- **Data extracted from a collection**
+===+
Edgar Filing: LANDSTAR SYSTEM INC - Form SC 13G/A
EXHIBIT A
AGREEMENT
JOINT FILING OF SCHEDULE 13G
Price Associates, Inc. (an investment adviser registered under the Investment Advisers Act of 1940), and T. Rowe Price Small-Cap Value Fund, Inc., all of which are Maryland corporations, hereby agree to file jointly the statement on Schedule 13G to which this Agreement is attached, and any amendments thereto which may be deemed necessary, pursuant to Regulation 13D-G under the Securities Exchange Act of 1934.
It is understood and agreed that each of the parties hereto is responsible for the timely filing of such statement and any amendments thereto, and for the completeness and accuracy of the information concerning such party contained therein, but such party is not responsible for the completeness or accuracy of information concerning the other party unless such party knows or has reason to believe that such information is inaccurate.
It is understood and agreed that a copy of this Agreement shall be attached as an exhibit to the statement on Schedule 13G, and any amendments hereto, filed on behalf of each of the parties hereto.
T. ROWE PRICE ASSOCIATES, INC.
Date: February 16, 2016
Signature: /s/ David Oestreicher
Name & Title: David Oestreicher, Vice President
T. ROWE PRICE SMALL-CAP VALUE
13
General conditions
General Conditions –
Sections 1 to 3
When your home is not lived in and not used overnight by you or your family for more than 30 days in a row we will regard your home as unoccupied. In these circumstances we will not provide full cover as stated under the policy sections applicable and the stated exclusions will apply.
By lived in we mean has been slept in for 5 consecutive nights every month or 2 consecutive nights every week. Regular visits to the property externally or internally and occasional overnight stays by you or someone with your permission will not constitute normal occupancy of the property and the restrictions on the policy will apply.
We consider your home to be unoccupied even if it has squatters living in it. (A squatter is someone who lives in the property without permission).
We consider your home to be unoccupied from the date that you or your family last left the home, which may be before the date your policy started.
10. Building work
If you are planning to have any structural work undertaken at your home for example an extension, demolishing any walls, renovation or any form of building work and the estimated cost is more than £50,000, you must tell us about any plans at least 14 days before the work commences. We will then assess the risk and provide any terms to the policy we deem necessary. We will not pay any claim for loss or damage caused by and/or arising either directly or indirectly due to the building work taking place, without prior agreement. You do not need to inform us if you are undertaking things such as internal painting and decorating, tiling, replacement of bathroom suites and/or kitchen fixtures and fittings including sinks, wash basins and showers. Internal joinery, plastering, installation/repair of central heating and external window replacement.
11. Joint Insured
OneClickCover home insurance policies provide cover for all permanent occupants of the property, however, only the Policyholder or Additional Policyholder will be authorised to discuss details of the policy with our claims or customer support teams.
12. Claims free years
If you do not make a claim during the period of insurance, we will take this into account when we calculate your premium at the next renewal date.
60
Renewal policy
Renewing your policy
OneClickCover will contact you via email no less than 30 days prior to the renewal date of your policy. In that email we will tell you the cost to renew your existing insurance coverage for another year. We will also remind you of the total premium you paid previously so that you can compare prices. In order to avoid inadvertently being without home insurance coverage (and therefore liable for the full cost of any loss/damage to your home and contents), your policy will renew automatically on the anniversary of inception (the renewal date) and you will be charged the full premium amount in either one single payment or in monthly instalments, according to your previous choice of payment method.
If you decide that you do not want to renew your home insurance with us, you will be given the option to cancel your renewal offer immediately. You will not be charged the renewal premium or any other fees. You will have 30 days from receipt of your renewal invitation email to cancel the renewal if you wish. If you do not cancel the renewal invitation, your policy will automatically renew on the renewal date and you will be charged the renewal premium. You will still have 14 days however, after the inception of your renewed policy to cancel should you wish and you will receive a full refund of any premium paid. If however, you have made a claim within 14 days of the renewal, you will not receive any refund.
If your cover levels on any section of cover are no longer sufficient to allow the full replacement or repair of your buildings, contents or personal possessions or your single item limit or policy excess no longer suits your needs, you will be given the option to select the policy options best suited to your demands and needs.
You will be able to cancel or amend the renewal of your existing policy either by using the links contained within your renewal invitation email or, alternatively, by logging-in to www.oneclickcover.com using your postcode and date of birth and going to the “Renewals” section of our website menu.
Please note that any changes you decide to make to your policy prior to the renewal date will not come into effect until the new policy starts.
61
+===+
In full and without change, transcribe every line of the records above.

- **ANSWER**
Edgar Filing: LANDSTAR SYSTEM INC - Form SC 13G/A
EXHIBIT A
AGREEMENT
JOINT FILING OF SCHEDULE 13G
Price Associates, Inc. (an investment adviser registered under the Investment Advisers Act of 1940), and T. Rowe Price Small-Cap Value Fund, Inc., all of which are Maryland corporations, hereby agree to file jointly the statement on Schedule 13G to which this Agreement is attached, and any amendments thereto which may be deemed necessary, pursuant to Regulation 13D-G under the Securities Exchange Act of 1934.
It is understood and agreed that each of the parties hereto is responsible for the timely filing of such statement and any amendments thereto, and for the completeness and accuracy of the information concerning such party contained therein, but such party is not responsible for the completeness or accuracy of information concerning the other party unless such party knows or has reason to believe that such information is inaccurate.
It is understood and agreed that a copy of this Agreement shall be attached as an exhibit to the statement on Schedule 13G, and any amendments hereto, filed on behalf of each of the parties hereto.
T. ROWE PRICE ASSOCIATES, INC.
Date: February 16, 2016
Signature: /s/ David Oestreicher
Name & Title: David Oestreicher, Vice President
T. ROWE PRICE SMALL-CAP VALUE
13
General conditions
General Conditions –
Sections 1 to 3
When your home is not lived in and not used overnight by you or your family for more than 30 days in a row we will regard your home as unoccupied. In these circumstances we will not provide full cover as stated under the policy sections applicable and the stated exclusions will apply.
By lived in we mean has been slept in for 5 consecutive nights every month or 2 consecutive nights every week. Regular visits to the property externally or internally and occasional overnight stays by you or someone with your permission will not constitute normal occupancy of the property and the restrictions on the policy will apply.
We consider your home to be unoccupied even if it has squatters living in it. (A squatter is someone who lives in the property without permission).
We consider your home to be unoccupied from the date that you or your family last left the home, which may be before the date your policy started.
10. Building work
If you are planning to have any structural work undertaken at your home for example an extension, demolishing any walls, renovation or any form of building work and the estimated cost is more than £50,000, you must tell us about any plans at least 14 days before the work commences. We will then assess the risk and provide any terms to the policy we deem necessary. We will not pay any claim for loss or damage caused by and/or arising either directly or indirectly due to the building work taking place, without prior agreement. You do not need to inform us if you are undertaking things such as internal painting and decorating, tiling, replacement of bathroom suites and/or kitchen fixtures and fittings including sinks, wash basins and showers. Internal joinery, plastering, installation/repair of central heating and external window replacement.
11. Joint Insured
OneClickCover home insurance policies provide cover for all permanent occupants of the property, however, only the Policyholder or Additional Policyholder will be authorised to discuss details of the policy with our claims or customer support teams.
12. Claims free years
If you do not make a claim during the period of insurance, we will take this into account when we calculate your premium at the next renewal date.
60
Renewal policy
Renewing your policy
OneClickCover will contact you via email no less than 30 days prior to the renewal date of your policy. In that email we will tell you the cost to renew your existing insurance coverage for another year. We will also remind you of the total premium you paid previously so that you can compare prices. In order to avoid inadvertently being without home insurance coverage (and therefore liable for the full cost of any loss/damage to your home and contents), your policy will renew automatically on the anniversary of inception (the renewal date) and you will be charged the full premium amount in either one single payment or in monthly instalments, according to your previous choice of payment method.
If you decide that you do not want to renew your home insurance with us, you will be given the option to cancel your renewal offer immediately. You will not be charged the renewal premium or any other fees. You will have 30 days from receipt of your renewal invitation email to cancel the renewal if you wish. If you do not cancel the renewal invitation, your policy will automatically renew on the renewal date and you will be charged the renewal premium. You will still have 14 days however, after the inception of your renewed policy to cancel should you wish and you will receive a full refund of any premium paid. If however, you have made a claim within 14 days of the renewal, you will not receive any refund.
If your cover levels on any section of cover are no longer sufficient to allow the full replacement or repair of your buildings, contents or personal possessions or your single item limit or policy excess no longer suits your needs, you will be given the option to select the policy options best suited to your demands and needs.
You will be able to cancel or amend the renewal of your existing policy either by using the links contained within your renewal invitation email or, alternatively, by logging-in to www.oneclickcover.com using your postcode and date of birth and going to the “Renewals” section of our website menu.
Please note that any changes you decide to make to your policy prior to the renewal date will not come into effect until the new policy starts.
61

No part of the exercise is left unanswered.